The Dow Jones Industrial Average (DJIA) fell 286 points (1.1%) to 25,490, the S&P 500 Index lost 34 points (1.2%) to 2,822, and the NASDAQ Composite plunged 123 points (1.6%) to 7,628. In moderate volume, 869 million shares were traded on the NYSE and 2.2 billion shares changed hands on the NASDAQ. WTI crude oil tumbled $3.51 to $57.91 per barrel and wholesale gasoline was down $0.08 at $1.91 per gallon. Elsewhere, the Bloomberg gold spot price jumped $10.98 to $1,284.32 per ounce, and the Dollar Index— a comparison of the U.S. dollar to six major world currencies—was down 0.2% at 97.87.
Weekly initial jobless claims declined by 1,000 to 211,000, compared to the Bloomberg estimate of a rise to 215,000, with the prior week’s figure being unrevised at 212,000. The four-week moving average fell by 4,750 to 220,250, while continuing claims rose by 12,000 to 1,676,000, north of estimates of 1,666,000.
The preliminary Market U.S. Manufacturing PMI Index showed growth unexpectedly slowed in May, declining to 50.6 from April’s unrevised 52.6 figure, where it was expected to remain. In addition, the preliminary Market U.S. Services PMI Index showed growth also surprisingly decelerated for the key U.S. sector this month, falling to 50.9 from April’s 53.0 figure, and versus expectations of a rise to 53.5. Readings above 50 for both indexes denote expansion.
New home sales fell 6.9% month-over-month (m/m) in April to an annual rate of 673,000 units versus forecasts calling for 675,000 units and the upwardly-revised 723,000 unit pace in March, which was the highest since October 2007. The median home price was up 8.8% y/y to $342,200, after hitting a two-year low. New home inventory rose to 5.9 months of supply at the current sales pace from 5.6 in March. Sales rose solidly m/m in the Northeast, but declined in Midwest, South and West. New home sales are based on contract signings instead of closings.
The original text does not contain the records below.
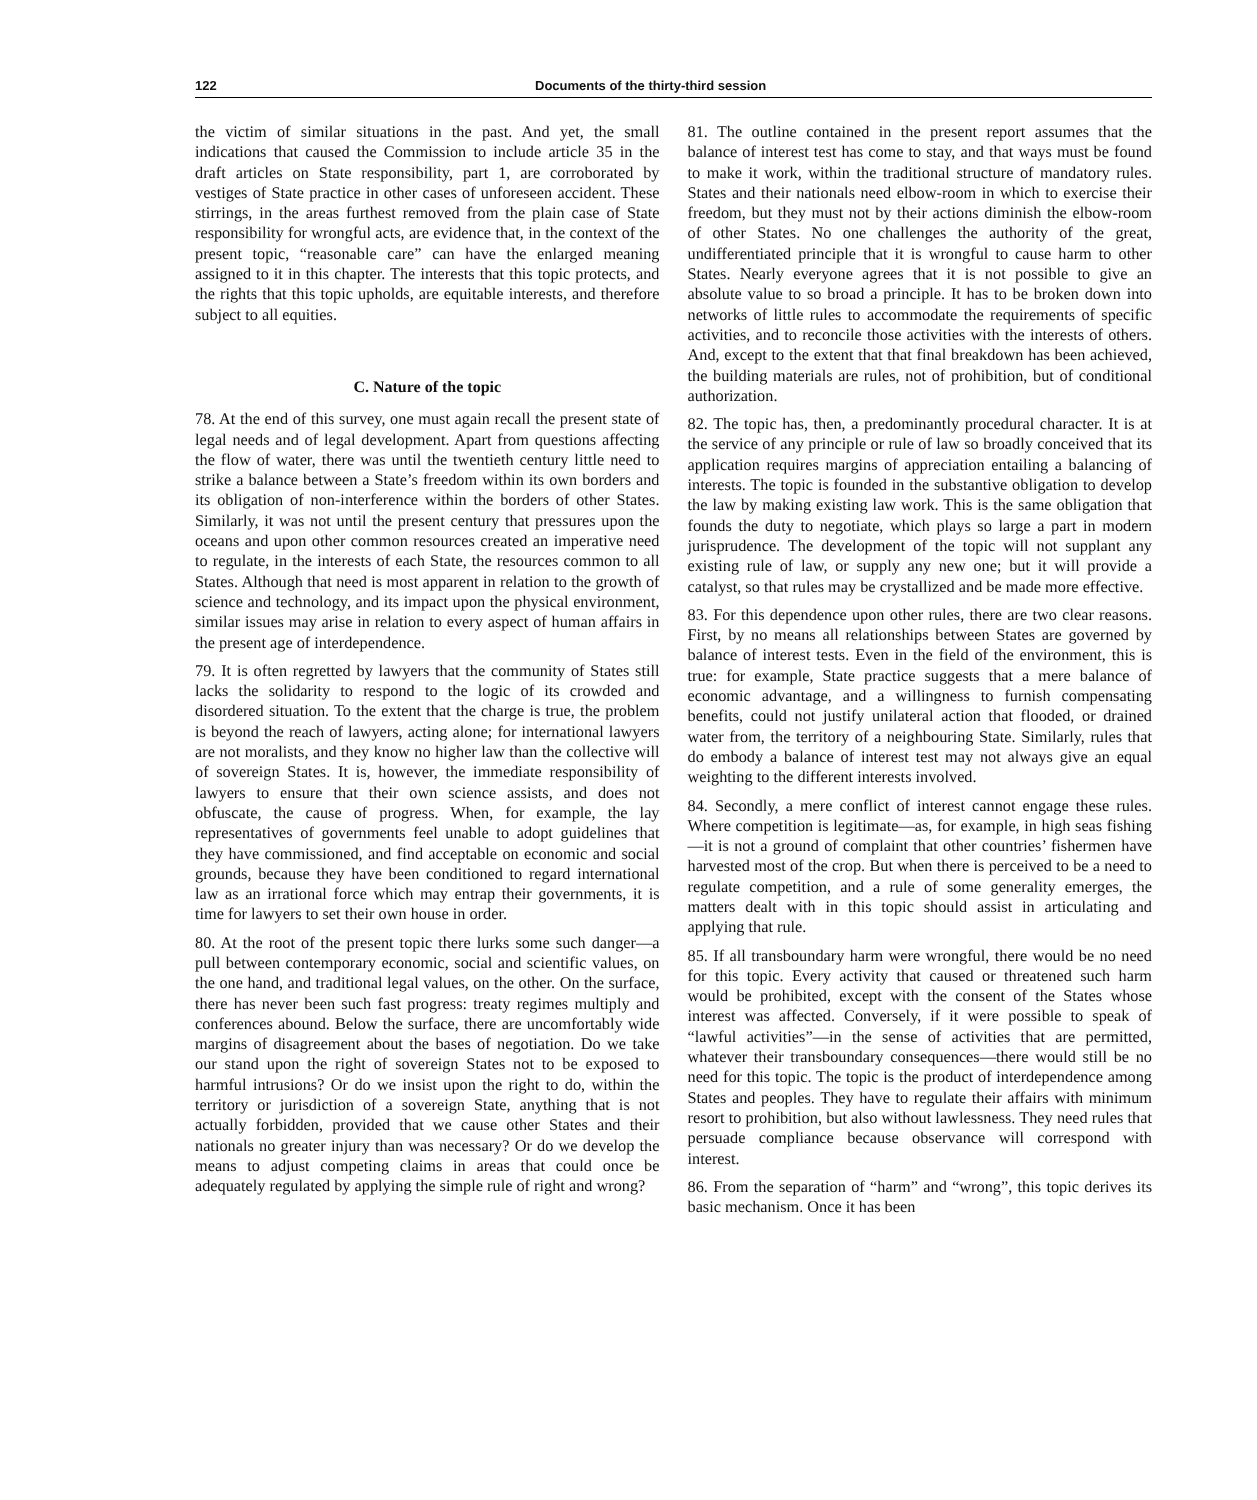122 Documents of the thirty-third session
the victim of similar situations in the past. And yet, the small indications that caused the Commission to include article 35 in the draft articles on State responsibility, part 1, are corroborated by vestiges of State practice in other cases of unforeseen accident. These stirrings, in the areas furthest removed from the plain case of State responsibility for wrongful acts, are evidence that, in the context of the present topic, “reasonable care” can have the enlarged meaning assigned to it in this chapter. The interests that this topic protects, and the rights that this topic upholds, are equitable interests, and therefore subject to all equities.
C. Nature of the topic
78. At the end of this survey, one must again recall the present state of legal needs and of legal development. Apart from questions affecting the flow of water, there was until the twentieth century little need to strike a balance between a State’s freedom within its own borders and its obligation of non-interference within the borders of other States. Similarly, it was not until the present century that pressures upon the oceans and upon other common resources created an imperative need to regulate, in the interests of each State, the resources common to all States. Although that need is most apparent in relation to the growth of science and technology, and its impact upon the physical environment, similar issues may arise in relation to every aspect of human affairs in the present age of interdependence.
79. It is often regretted by lawyers that the community of States still lacks the solidarity to respond to the logic of its crowded and disordered situation. To the extent that the charge is true, the problem is beyond the reach of lawyers, acting alone; for international lawyers are not moralists, and they know no higher law than the collective will of sovereign States. It is, however, the immediate responsibility of lawyers to ensure that their own science assists, and does not obfuscate, the cause of progress. When, for example, the lay representatives of governments feel unable to adopt guidelines that they have commissioned, and find acceptable on economic and social grounds, because they have been conditioned to regard international law as an irrational force which may entrap their governments, it is time for lawyers to set their own house in order.
80. At the root of the present topic there lurks some such danger—a pull between contemporary economic, social and scientific values, on the one hand, and traditional legal values, on the other. On the surface, there has never been such fast progress: treaty regimes multiply and conferences abound. Below the surface, there are uncomfortably wide margins of disagreement about the bases of negotiation. Do we take our stand upon the right of sovereign States not to be exposed to harmful intrusions? Or do we insist upon the right to do, within the territory or jurisdiction of a sovereign State, anything that is not actually forbidden, provided that we cause other States and their nationals no greater injury than was necessary? Or do we develop the means to adjust competing claims in areas that could once be adequately regulated by applying the simple rule of right and wrong?
81. The outline contained in the present report assumes that the balance of interest test has come to stay, and that ways must be found to make it work, within the traditional structure of mandatory rules. States and their nationals need elbow-room in which to exercise their freedom, but they must not by their actions diminish the elbow-room of other States. No one challenges the authority of the great, undifferentiated principle that it is wrongful to cause harm to other States. Nearly everyone agrees that it is not possible to give an absolute value to so broad a principle. It has to be broken down into networks of little rules to accommodate the requirements of specific activities, and to reconcile those activities with the interests of others. And, except to the extent that that final breakdown has been achieved, the building materials are rules, not of prohibition, but of conditional authorization.
82. The topic has, then, a predominantly procedural character. It is at the service of any principle or rule of law so broadly conceived that its application requires margins of appreciation entailing a balancing of interests. The topic is founded in the substantive obligation to develop the law by making existing law work. This is the same obligation that founds the duty to negotiate, which plays so large a part in modern jurisprudence. The development of the topic will not supplant any existing rule of law, or supply any new one; but it will provide a catalyst, so that rules may be crystallized and be made more effective.
83. For this dependence upon other rules, there are two clear reasons. First, by no means all relationships between States are governed by balance of interest tests. Even in the field of the environment, this is true: for example, State practice suggests that a mere balance of economic advantage, and a willingness to furnish compensating benefits, could not justify unilateral action that flooded, or drained water from, the territory of a neighbouring State. Similarly, rules that do embody a balance of interest test may not always give an equal weighting to the different interests involved.
84. Secondly, a mere conflict of interest cannot engage these rules. Where competition is legitimate—as, for example, in high seas fishing—it is not a ground of complaint that other countries’ fishermen have harvested most of the crop. But when there is perceived to be a need to regulate competition, and a rule of some generality emerges, the matters dealt with in this topic should assist in articulating and applying that rule.
85. If all transboundary harm were wrongful, there would be no need for this topic. Every activity that caused or threatened such harm would be prohibited, except with the consent of the States whose interest was affected. Conversely, if it were possible to speak of “lawful activities”—in the sense of activities that are permitted, whatever their transboundary consequences—there would still be no need for this topic. The topic is the product of interdependence among States and peoples. They have to regulate their affairs with minimum resort to prohibition, but also without lawlessness. They need rules that persuade compliance because observance will correspond with interest.
86. From the separation of “harm” and “wrong”, this topic derives its basic mechanism. Once it has been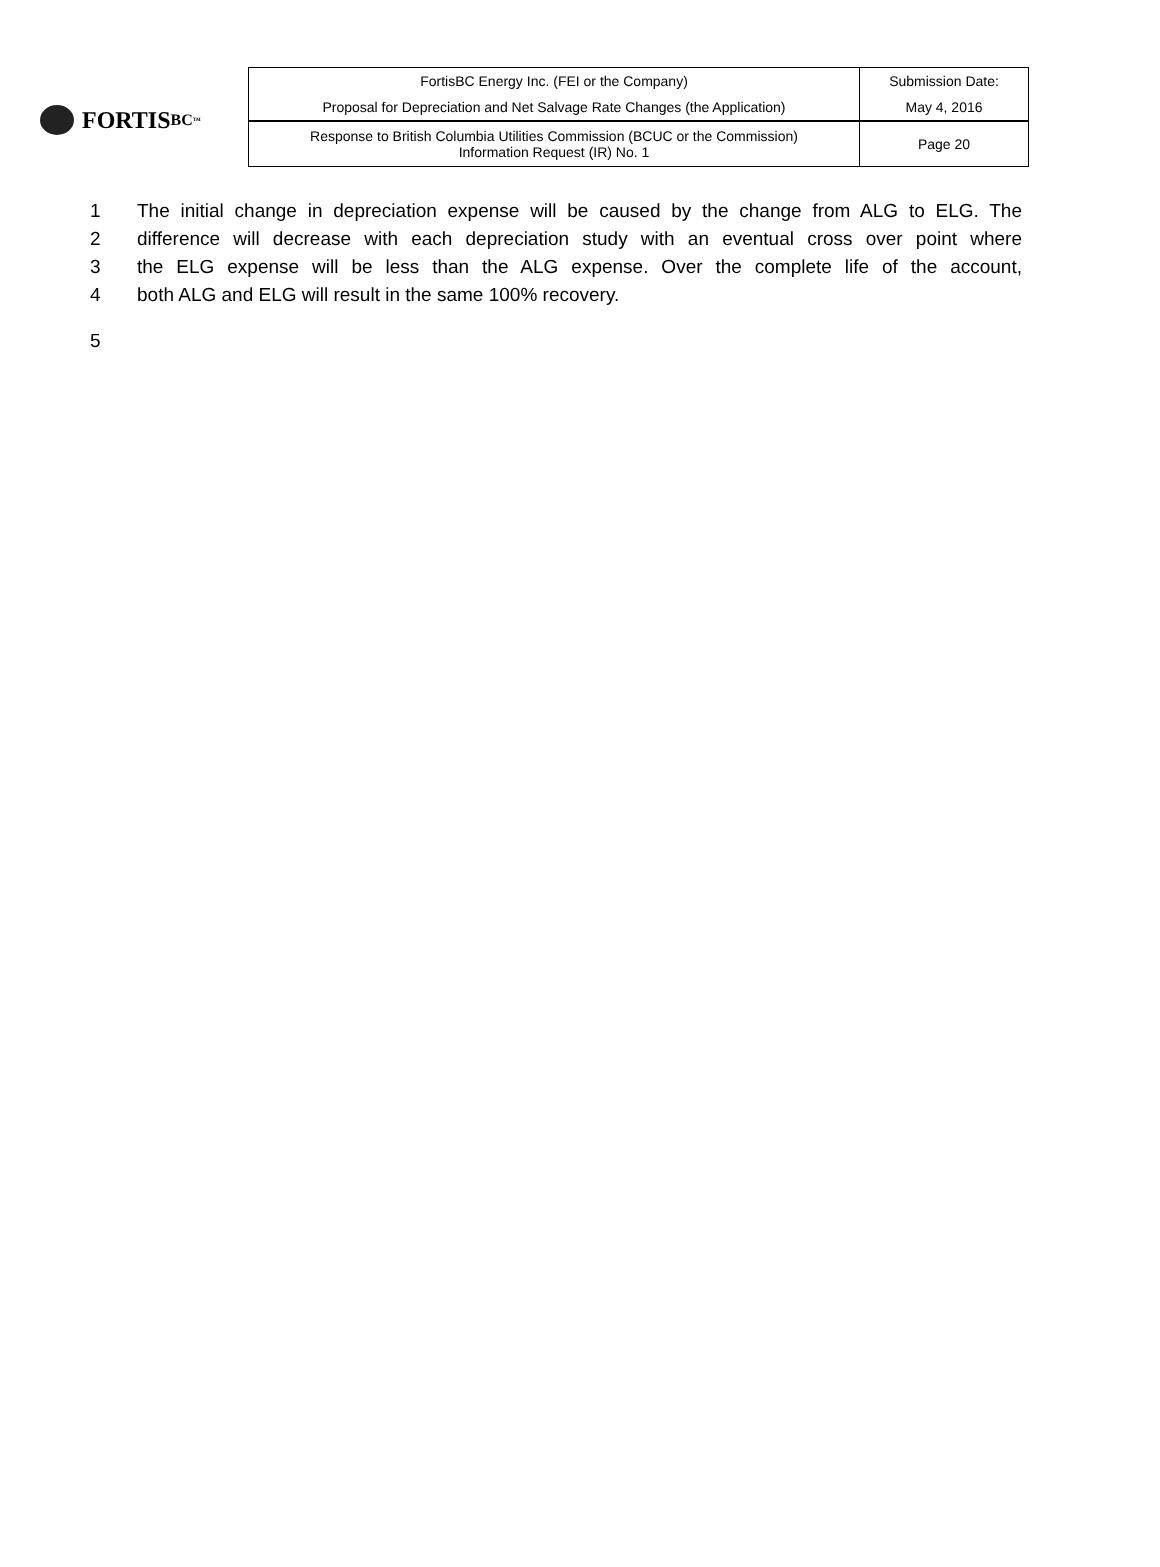FORTIS BC<sup>™</sup>
| FortisBC Energy Inc. (FEI or the Company) | Submission Date: |
| Proposal for Depreciation and Net Salvage Rate Changes (the Application) | May 4, 2016 |
| Response to British Columbia Utilities Commission (BCUC or the Commission) Information Request (IR) No. 1 | Page 20 |
1 The initial change in depreciation expense will be caused by the change from ALG to ELG. The
2 difference will decrease with each depreciation study with an eventual cross over point where
3 the ELG expense will be less than the ALG expense. Over the complete life of the account,
4 both ALG and ELG will result in the same 100% recovery.
5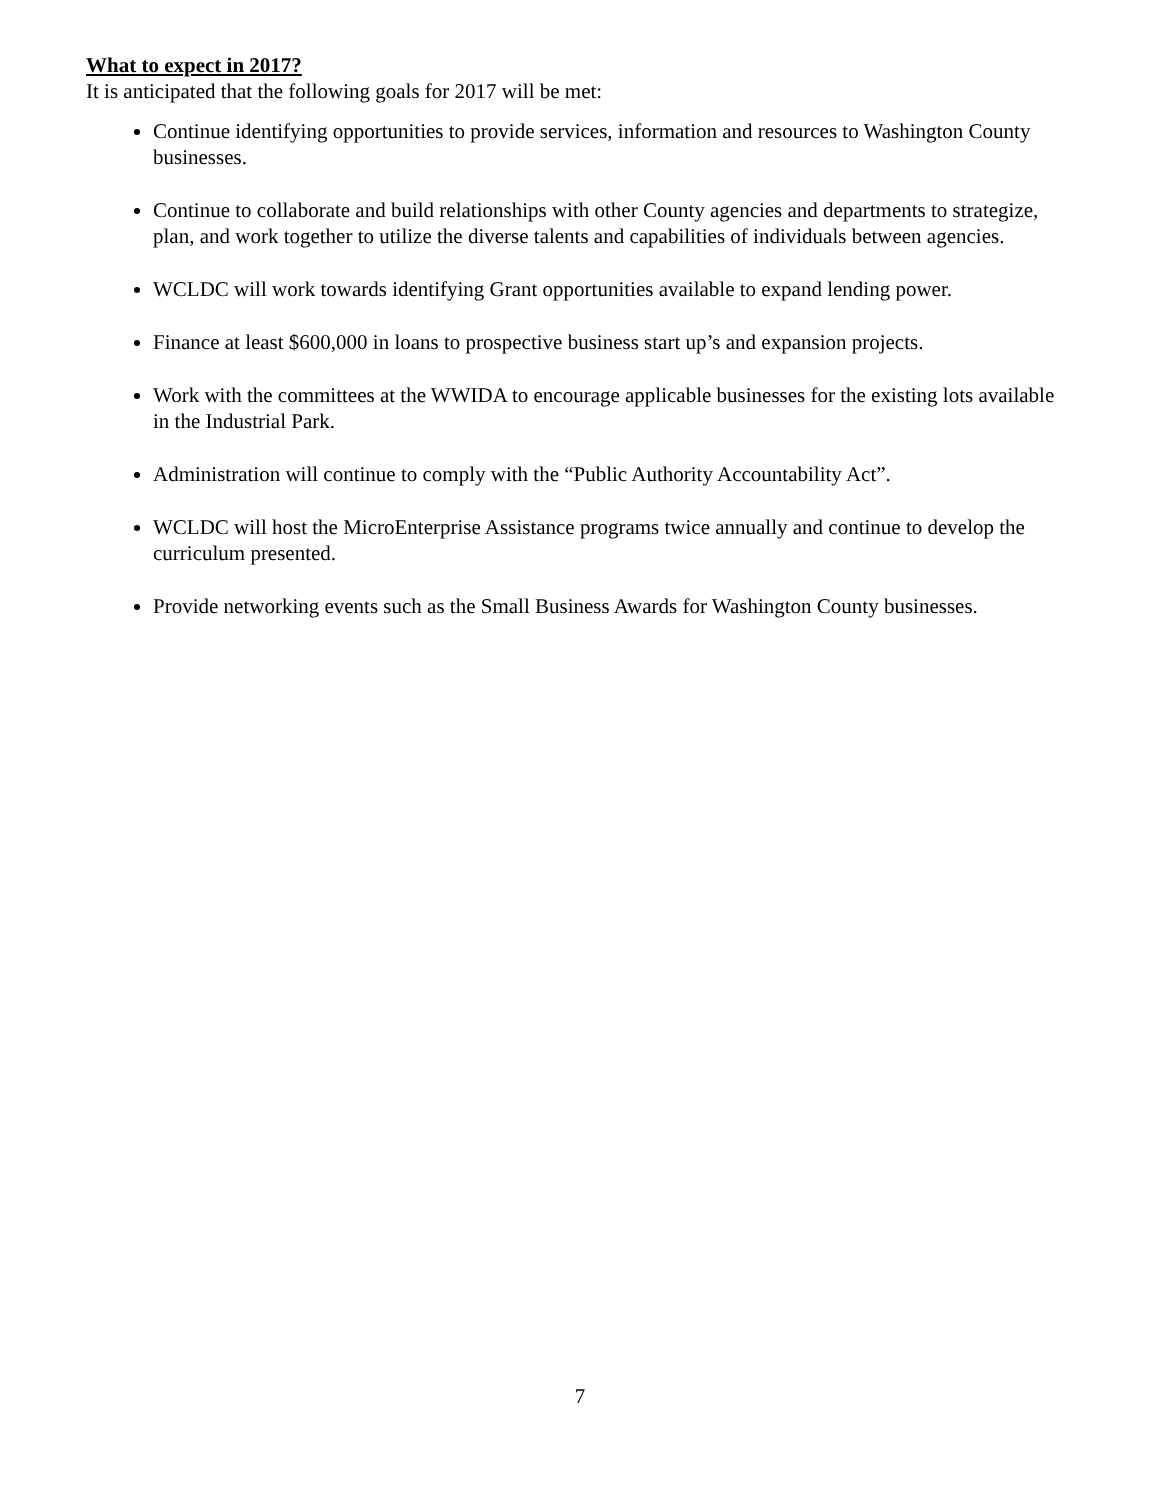What to expect in 2017?
It is anticipated that the following goals for 2017 will be met:
Continue identifying opportunities to provide services, information and resources to Washington County businesses.
Continue to collaborate and build relationships with other County agencies and departments to strategize, plan, and work together to utilize the diverse talents and capabilities of individuals between agencies.
WCLDC will work towards identifying Grant opportunities available to expand lending power.
Finance at least $600,000 in loans to prospective business start up’s and expansion projects.
Work with the committees at the WWIDA to encourage applicable businesses for the existing lots available in the Industrial Park.
Administration will continue to comply with the “Public Authority Accountability Act”.
WCLDC will host the MicroEnterprise Assistance programs twice annually and continue to develop the curriculum presented.
Provide networking events such as the Small Business Awards for Washington County businesses.
7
The May Kansas City Fed Manufacturing Activity Index declined to 4, from April’s unrevised level of 5, and versus forecasts of a rise to 6. However, a reading above zero denotes expansion.
Treasuries rallied, as the yields on the 2-year and 10-year notes dropped 8 basis points (bps) to 2.14% and 2.32%, respectively, and the 30-year bond rate declined 7 bps to 2.75%. The U.S. dollar gave up a solid early advance on the data and finished modestly lower. The markets have been choppy as of late, led by heightened volatility in the technology sector, amid escalated trade tensions and some mixed global economic data.